Greenpoint’s Walking Composer
Before settling in Greenpoint in 2009, Craig Shepard looked at apartments all over north and west Brooklyn. “I traveled to most of these places via subway, and got to know only a small spot around the subway entrances,” he tells us. “I would come out of the subway totally disoriented. I felt that I had teleported there.” So lately he’s started walking. “It fills in the holes in my mental map. I find that I am much better able to orient myself right where I am, and in the end feel more at home in Brooklyn.” But he’s not only walking to make himself more alert, or to make himself feel more connected to others—he’s also composing music.
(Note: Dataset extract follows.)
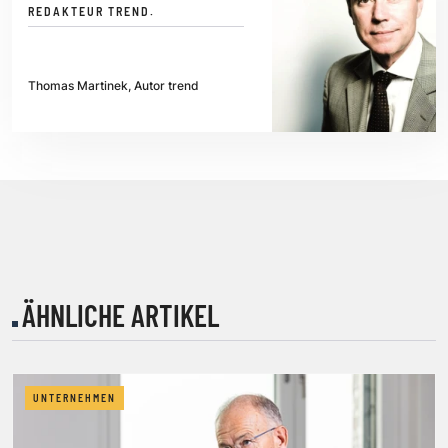
REDAKTEUR TREND.
Thomas Martinek, Autor trend
ÄHNLICHE ARTIKEL
UNTERNEHMEN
As part of a project he calls “On Foot: Brooklyn,” Shepard, 36, spent every week from February to May walking and composing; on Sundays, he’d walk from his home in Greenpoint to a neighborhood in Brooklyn—like Red Hook, East New York, or Sheepshead Bay—and perform the piece in a public place. “While on a long walk, melodies, phrases and rhythms present themselves to me. I can ‘hear’ them in my imagination. Sometimes, I find myself humming the same phrase for an hour. I write these fragments down. Then at the end of the week, I see which ones fit together for a piece,” he tells us. “The rhythm of walking allows me to slow down enough to be aware of what is right in front of me, and at the same time to let my mind wander.”